Define and Disclose: The EU moves forward with nanomaterial regulation

Over the last few months, the debate around nanomaterials has matured. The policy initiatives of the European Union and France regarding nanomaterials, presented in the September 2010 issue of the Flash, have turned into concrete proposals. Determining the real nano-effects, as a result of improved scientific data and research, appears to be the key for effective regulation of nanomaterials.

The European Commission has decided to first define nanomaterials to ensure harmonization for future regulation. In October 2010, a definition of the term nanomaterial was proposed in a draft Recommendation. A Recommendation would not give this definition the full force of law but it would contribute to the development of new EU policies and regulatory developments and the implementation of existing regulations. “Nanomaterial” would be defined as any material which meets at least one of the following criteria:

  • consists of particles, with one or more external dimensions in the size range 1 nanometre (nm) to 100 nm for more than 1 per cent of their number size distribution;
  • has internal or surface structures in one or more dimensions in the size range 1 nm – 100 nm; or
  • has a specific surface area by volume greater than 60 m2/cm3, excluding materials consisting of particles with a size lower than 1 nm.

However, uncertainty about the definition may remain. The draft definition of nanomaterials is the outcome of scientific research, studies, opinions and consultations at the European level, and specifically the Opinion of the Scientific Committee on Emerging and Newly Identified Risks (SCENIHR). According to the results of the stakeholder consultation carried out by the SCENHIR and published in March 2011, the definition of nanomaterials suffers from a lack of agreement: while certain stakeholders favour a definition based on the weight of the particle, others favour one based on the number of particles. A final definition has not yet been issued by the European Commission and could undergo further amendments to gain wider agreement.

At the same time, attempts to improve our understanding and knowledge of nanotechnology continue. From a consumer perspective, the Belgian Presidency of the EU proposed in late 2010 to ensure the traceability of nanomaterials through a register of nanotechnology and to strengthen the information provided to consumers on the presence of nanomaterials in everyday products. The register of nanomaterials could be the first step to assess the risks nanoparticles present. The European Commission Joint Research Centre also launched the first European Repository of Reference Nanomaterials. The Repository contains 25 types of different nanomaterials as a representative range, in order to enhance the safety assessment and standardization of nanomaterials. The repository aims to further study the impact of nanomaterials, by addressing those mostly used in consumer products such as titanium dioxide, silver nanoparticles or carbon nanotubes. Aside from these proposals, the European Commission is examining how to better address nanomaterials within the existing REACH requirements without having to introduce specific nano-requirements therein.

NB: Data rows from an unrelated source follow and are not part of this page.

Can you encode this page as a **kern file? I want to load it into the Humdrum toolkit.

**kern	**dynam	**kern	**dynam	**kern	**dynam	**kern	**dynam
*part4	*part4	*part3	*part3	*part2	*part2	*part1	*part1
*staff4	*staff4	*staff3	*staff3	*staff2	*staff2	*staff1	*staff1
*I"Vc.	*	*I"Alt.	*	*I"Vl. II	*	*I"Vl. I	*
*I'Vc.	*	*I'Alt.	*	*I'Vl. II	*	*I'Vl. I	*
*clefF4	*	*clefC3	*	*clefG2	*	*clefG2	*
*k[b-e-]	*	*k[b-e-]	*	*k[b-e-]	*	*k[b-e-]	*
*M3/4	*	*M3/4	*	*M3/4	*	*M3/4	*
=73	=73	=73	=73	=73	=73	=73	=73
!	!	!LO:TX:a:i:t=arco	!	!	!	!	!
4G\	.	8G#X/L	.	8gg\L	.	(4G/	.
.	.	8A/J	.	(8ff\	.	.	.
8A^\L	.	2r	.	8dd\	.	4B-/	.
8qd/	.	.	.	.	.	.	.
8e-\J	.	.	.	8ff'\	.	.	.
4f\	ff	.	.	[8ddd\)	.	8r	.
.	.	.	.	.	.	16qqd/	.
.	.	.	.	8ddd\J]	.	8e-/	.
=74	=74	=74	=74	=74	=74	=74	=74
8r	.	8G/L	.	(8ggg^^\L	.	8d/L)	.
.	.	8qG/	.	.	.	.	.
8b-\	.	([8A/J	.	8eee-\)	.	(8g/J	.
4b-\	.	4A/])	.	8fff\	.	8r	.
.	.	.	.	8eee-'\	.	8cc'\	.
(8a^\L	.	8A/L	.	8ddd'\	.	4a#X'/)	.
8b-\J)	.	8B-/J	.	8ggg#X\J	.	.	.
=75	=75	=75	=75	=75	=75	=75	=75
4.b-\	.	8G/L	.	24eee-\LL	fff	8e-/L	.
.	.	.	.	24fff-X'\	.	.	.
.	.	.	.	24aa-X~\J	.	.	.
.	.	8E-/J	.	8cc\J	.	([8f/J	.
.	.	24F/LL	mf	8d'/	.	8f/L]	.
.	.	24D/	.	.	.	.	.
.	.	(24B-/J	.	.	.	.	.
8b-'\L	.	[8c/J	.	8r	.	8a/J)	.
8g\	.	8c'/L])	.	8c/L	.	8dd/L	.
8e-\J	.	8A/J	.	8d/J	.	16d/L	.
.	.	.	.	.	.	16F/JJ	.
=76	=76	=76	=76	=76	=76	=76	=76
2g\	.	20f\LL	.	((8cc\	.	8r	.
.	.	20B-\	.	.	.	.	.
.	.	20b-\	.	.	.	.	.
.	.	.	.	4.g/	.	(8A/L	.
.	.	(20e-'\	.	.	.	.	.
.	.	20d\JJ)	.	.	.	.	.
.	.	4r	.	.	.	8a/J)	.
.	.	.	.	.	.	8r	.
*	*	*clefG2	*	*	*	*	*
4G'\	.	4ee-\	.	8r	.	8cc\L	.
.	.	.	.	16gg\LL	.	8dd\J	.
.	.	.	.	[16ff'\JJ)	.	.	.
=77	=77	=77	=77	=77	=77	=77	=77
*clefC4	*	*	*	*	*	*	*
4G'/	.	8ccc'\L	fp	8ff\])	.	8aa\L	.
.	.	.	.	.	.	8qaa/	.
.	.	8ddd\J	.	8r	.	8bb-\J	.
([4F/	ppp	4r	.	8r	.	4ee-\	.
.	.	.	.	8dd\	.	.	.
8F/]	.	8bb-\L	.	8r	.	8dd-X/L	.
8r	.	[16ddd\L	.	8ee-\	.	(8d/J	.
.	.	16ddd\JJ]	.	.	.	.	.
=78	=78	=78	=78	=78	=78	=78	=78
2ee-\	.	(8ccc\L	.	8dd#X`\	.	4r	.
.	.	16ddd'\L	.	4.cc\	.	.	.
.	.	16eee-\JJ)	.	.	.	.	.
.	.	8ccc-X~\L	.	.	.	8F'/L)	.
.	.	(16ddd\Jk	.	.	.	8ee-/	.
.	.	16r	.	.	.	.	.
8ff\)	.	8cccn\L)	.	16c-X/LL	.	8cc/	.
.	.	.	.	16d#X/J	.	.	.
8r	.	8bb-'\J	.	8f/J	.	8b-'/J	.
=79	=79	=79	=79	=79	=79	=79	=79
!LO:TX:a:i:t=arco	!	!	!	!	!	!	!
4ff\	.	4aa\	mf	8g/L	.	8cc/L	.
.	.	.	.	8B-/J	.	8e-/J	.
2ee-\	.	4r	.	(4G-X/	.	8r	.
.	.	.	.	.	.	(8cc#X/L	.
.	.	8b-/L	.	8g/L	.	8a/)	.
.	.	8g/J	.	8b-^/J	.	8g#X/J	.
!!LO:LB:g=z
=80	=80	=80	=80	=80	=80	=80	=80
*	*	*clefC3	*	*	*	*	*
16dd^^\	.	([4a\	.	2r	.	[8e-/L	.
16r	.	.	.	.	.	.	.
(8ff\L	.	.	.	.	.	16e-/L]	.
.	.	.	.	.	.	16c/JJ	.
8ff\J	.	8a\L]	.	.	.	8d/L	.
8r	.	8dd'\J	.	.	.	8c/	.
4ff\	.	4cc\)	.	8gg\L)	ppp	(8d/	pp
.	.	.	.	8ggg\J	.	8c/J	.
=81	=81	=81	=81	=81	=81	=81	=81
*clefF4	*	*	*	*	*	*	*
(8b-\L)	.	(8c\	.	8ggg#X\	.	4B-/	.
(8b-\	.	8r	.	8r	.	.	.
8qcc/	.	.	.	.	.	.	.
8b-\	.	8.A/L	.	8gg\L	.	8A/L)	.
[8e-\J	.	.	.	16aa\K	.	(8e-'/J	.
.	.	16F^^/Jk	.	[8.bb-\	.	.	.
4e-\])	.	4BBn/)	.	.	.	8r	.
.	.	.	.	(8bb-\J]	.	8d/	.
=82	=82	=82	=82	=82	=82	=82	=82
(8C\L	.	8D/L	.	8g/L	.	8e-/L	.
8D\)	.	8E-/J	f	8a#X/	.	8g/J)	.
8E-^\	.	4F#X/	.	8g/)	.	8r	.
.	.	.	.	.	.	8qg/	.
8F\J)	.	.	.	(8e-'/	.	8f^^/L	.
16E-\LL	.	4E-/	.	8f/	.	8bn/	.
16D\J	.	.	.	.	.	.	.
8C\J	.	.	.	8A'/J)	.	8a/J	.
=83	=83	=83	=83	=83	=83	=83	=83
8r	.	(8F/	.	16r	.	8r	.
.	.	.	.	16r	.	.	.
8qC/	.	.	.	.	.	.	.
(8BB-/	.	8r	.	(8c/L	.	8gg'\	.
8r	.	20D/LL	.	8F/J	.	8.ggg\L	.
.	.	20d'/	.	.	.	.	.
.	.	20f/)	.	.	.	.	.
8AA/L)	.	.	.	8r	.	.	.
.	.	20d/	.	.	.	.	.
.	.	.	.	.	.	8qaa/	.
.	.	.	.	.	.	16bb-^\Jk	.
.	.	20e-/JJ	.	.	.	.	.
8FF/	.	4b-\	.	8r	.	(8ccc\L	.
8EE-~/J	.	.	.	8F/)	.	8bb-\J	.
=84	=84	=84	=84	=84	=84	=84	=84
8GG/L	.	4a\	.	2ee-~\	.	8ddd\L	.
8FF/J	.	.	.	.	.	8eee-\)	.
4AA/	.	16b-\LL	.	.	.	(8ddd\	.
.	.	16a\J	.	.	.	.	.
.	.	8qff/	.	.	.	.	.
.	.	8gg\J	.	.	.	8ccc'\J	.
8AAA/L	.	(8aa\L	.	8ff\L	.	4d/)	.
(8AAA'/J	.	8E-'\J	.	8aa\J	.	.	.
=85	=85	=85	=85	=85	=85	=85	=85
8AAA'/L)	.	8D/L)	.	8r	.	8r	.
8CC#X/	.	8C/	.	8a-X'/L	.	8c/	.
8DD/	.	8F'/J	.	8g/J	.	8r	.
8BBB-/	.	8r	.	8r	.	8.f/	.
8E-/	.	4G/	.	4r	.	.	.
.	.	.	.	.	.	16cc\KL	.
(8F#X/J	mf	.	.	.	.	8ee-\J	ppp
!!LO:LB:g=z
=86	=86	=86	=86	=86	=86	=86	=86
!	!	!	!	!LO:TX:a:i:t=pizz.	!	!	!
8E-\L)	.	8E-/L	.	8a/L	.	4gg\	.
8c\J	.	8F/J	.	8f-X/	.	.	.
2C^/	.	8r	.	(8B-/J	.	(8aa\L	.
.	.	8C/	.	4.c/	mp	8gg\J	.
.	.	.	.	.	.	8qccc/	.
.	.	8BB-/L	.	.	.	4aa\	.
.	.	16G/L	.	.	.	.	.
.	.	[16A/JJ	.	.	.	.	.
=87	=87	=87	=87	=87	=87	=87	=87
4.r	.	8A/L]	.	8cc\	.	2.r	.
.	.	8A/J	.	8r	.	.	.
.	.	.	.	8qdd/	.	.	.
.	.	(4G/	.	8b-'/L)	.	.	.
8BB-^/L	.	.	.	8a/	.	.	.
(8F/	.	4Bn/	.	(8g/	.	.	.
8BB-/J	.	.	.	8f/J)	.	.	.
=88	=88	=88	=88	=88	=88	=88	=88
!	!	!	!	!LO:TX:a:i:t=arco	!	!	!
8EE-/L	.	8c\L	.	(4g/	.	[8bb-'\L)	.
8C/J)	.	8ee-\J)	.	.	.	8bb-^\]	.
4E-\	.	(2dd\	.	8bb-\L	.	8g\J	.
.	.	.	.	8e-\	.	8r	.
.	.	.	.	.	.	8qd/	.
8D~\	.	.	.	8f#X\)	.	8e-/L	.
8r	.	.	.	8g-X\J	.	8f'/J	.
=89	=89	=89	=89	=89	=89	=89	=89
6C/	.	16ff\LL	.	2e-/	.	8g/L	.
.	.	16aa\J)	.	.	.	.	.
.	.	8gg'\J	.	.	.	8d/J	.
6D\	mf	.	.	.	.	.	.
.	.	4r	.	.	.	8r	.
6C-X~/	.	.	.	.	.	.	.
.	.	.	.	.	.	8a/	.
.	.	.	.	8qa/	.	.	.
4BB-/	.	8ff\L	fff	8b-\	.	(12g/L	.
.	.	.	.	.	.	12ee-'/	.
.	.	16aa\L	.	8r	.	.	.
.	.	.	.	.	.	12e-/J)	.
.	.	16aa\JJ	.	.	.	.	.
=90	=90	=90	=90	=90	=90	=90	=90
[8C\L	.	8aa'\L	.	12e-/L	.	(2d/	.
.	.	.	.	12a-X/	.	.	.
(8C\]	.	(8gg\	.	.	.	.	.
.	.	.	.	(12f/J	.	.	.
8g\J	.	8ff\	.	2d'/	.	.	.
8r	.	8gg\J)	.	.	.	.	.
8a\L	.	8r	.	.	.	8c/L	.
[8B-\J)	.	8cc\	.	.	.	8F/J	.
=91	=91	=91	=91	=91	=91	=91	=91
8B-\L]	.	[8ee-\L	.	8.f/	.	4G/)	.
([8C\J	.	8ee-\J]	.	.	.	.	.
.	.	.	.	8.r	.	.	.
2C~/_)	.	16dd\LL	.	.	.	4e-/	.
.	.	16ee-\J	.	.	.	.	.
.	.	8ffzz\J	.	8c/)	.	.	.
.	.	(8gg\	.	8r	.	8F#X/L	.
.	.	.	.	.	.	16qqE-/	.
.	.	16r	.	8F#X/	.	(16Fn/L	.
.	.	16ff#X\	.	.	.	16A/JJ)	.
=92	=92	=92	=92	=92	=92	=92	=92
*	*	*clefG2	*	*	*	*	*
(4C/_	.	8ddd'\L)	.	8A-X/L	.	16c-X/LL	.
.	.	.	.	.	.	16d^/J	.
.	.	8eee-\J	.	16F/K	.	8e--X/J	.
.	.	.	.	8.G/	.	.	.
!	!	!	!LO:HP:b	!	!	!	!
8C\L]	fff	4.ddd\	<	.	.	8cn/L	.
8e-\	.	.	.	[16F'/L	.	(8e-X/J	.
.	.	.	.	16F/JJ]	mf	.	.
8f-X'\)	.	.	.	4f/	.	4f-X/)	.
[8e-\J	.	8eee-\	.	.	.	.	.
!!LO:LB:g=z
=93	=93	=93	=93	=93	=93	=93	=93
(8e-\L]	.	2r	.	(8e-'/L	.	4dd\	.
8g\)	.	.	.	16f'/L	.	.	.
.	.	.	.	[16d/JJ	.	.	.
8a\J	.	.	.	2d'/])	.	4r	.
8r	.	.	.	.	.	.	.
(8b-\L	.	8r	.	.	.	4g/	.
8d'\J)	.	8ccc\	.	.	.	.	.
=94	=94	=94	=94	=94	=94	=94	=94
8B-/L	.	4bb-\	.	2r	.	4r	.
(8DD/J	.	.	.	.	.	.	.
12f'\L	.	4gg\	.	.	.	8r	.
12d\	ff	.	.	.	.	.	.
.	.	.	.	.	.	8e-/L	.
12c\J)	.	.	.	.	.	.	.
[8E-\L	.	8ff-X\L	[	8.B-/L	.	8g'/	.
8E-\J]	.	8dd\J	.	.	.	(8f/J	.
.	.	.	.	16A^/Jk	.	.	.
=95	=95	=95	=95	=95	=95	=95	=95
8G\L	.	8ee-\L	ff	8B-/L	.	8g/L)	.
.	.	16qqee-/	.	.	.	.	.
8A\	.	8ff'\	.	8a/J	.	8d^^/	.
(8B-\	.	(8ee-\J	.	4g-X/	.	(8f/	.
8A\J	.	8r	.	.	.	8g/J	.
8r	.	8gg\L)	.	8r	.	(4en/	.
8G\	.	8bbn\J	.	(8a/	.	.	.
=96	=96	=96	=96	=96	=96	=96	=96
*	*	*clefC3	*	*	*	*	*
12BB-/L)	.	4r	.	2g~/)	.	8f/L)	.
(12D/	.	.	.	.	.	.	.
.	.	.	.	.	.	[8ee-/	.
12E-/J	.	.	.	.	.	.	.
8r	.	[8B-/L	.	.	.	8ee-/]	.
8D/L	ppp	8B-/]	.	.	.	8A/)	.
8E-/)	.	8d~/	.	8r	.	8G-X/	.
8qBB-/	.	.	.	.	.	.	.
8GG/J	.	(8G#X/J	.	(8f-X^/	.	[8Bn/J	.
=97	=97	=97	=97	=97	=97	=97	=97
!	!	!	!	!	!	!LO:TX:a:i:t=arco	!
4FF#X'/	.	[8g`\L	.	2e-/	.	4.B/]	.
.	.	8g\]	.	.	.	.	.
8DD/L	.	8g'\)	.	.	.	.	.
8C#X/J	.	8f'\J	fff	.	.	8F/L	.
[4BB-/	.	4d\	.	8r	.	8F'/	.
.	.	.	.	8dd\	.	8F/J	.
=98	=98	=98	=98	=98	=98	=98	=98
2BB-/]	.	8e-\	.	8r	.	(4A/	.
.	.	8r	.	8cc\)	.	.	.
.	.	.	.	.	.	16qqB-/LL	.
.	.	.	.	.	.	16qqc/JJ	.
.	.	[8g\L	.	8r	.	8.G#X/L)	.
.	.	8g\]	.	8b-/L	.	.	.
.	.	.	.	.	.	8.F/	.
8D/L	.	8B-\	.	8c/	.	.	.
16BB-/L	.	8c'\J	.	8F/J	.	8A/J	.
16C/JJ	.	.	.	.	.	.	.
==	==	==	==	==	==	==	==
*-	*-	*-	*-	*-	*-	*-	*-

Meanwhile, in January 2011 France moved on with its innovative approach

requiring compulsory declaration of nanomaterials by issuing a detailed proposal. Prior to the proposal, all that was known was that manufacturers, importers, or persons that place on the market nanoparticulate substances, including mixtures, would be required to periodically declare the identity, quantities and uses of these substances, as well as the identity of the professional users they supplied them to. This requirement would apply to various products containing nanoparticulates such as medicinal products, cosmetics, or plant protection products. Nanomaterials falling under the scope of the declaration, thresholds and reporting periods had not been previously defined.

In the proposal, the French Government avoided the complex job of defining nanomaterials by using the definition prepared at EU level and clarified that the declaration would concern aggregates, agglomerates, compounds, nanotubes, nanothreads, nanolayers, quantum dots and dendrimers. The declaration would be required as long as at least 10 grams of nanomaterials would be manufactured, imported or placed on the market in France. The declaration would have to be done electronically at the latest before the first of May for the nanomaterials placed on the market the previous year. If the declaration was deemed incomplete or insufficient, the competent authority would be able to request the declarant to provide further information. An exception for the protection of national defence would be applicable on specific request.

The proposal indicates a research purpose for the declaration, as the collected data would be transferred to French public agencies in charge of environmental and safety research or surveillance for the development of further studies on the risks of nanomaterials for the environment or human health and safety. Although this text has not yet been adopted and other implementing measures are not yet drafted, France demonstrates its willingness to handle and regulate the presence of nanomaterials on its territory in a precautionary manner.

The regulatory activity on nanomaterials in France and the European Union are just two examples. Several other countries are issuing policies to avoid negative impacts of the growing presence of nanomaterials in everyday life. Germany is for instance considering developing a nanomaterials’ register, and Switzerland authorities have issued guidelines on how to take into account the unique properties of nanoparticles in material safety data sheets.  If you are concerned by the upcoming regulations and policy developments on nanotechnology, it is one of the many issues that Enhesa keeps track of global level with its monitoring service.

The way forward in the debate over nanomaterials will necessarily require a definition of the real risks they present for the environment and for human health, which might trigger a global search for scientific and technical data.